What is required: All entries are to be printed again exactly, with their images omitted.
=====
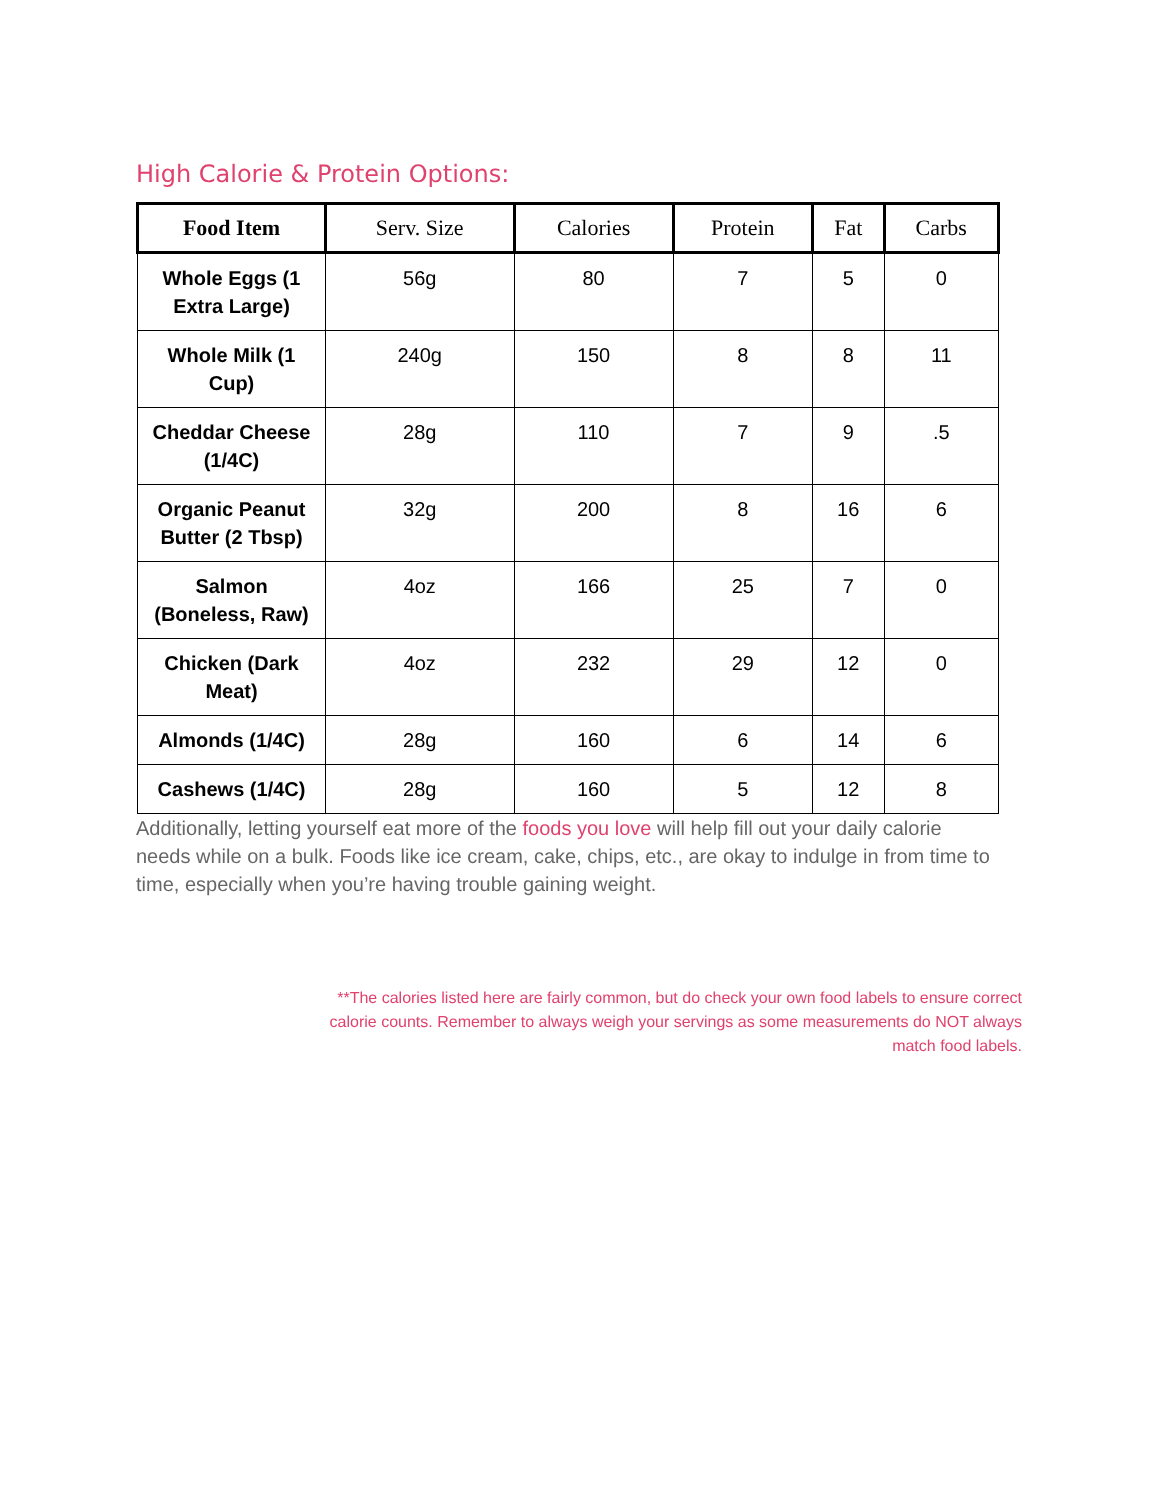High Calorie & Protein Options:
| Food Item | Serv. Size | Calories | Protein | Fat | Carbs |
| --- | --- | --- | --- | --- | --- |
| Whole Eggs (1 Extra Large) | 56g | 80 | 7 | 5 | 0 |
| Whole Milk (1 Cup) | 240g | 150 | 8 | 8 | 11 |
| Cheddar Cheese (1/4C) | 28g | 110 | 7 | 9 | .5 |
| Organic Peanut Butter (2 Tbsp) | 32g | 200 | 8 | 16 | 6 |
| Salmon (Boneless, Raw) | 4oz | 166 | 25 | 7 | 0 |
| Chicken (Dark Meat) | 4oz | 232 | 29 | 12 | 0 |
| Almonds (1/4C) | 28g | 160 | 6 | 14 | 6 |
| Cashews (1/4C) | 28g | 160 | 5 | 12 | 8 |
Additionally, letting yourself eat more of the foods you love will help fill out your daily calorie needs while on a bulk. Foods like ice cream, cake, chips, etc., are okay to indulge in from time to time, especially when you’re having trouble gaining weight.
**The calories listed here are fairly common, but do check your own food labels to ensure correct
calorie counts. Remember to always weigh your servings as some measurements do NOT always
match food labels.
=====
Solution:
High Calorie & Protein Options:
| Food Item | Serv. Size | Calories | Protein | Fat | Carbs |
| --- | --- | --- | --- | --- | --- |
| Whole Eggs (1 Extra Large) | 56g | 80 | 7 | 5 | 0 |
| Whole Milk (1 Cup) | 240g | 150 | 8 | 8 | 11 |
| Cheddar Cheese (1/4C) | 28g | 110 | 7 | 9 | .5 |
| Organic Peanut Butter (2 Tbsp) | 32g | 200 | 8 | 16 | 6 |
| Salmon (Boneless, Raw) | 4oz | 166 | 25 | 7 | 0 |
| Chicken (Dark Meat) | 4oz | 232 | 29 | 12 | 0 |
| Almonds (1/4C) | 28g | 160 | 6 | 14 | 6 |
| Cashews (1/4C) | 28g | 160 | 5 | 12 | 8 |
Additionally, letting yourself eat more of the foods you love will help fill out your daily calorie needs while on a bulk. Foods like ice cream, cake, chips, etc., are okay to indulge in from time to time, especially when you’re having trouble gaining weight.
**The calories listed here are fairly common, but do check your own food labels to ensure correct
calorie counts. Remember to always weigh your servings as some measurements do NOT always
match food labels.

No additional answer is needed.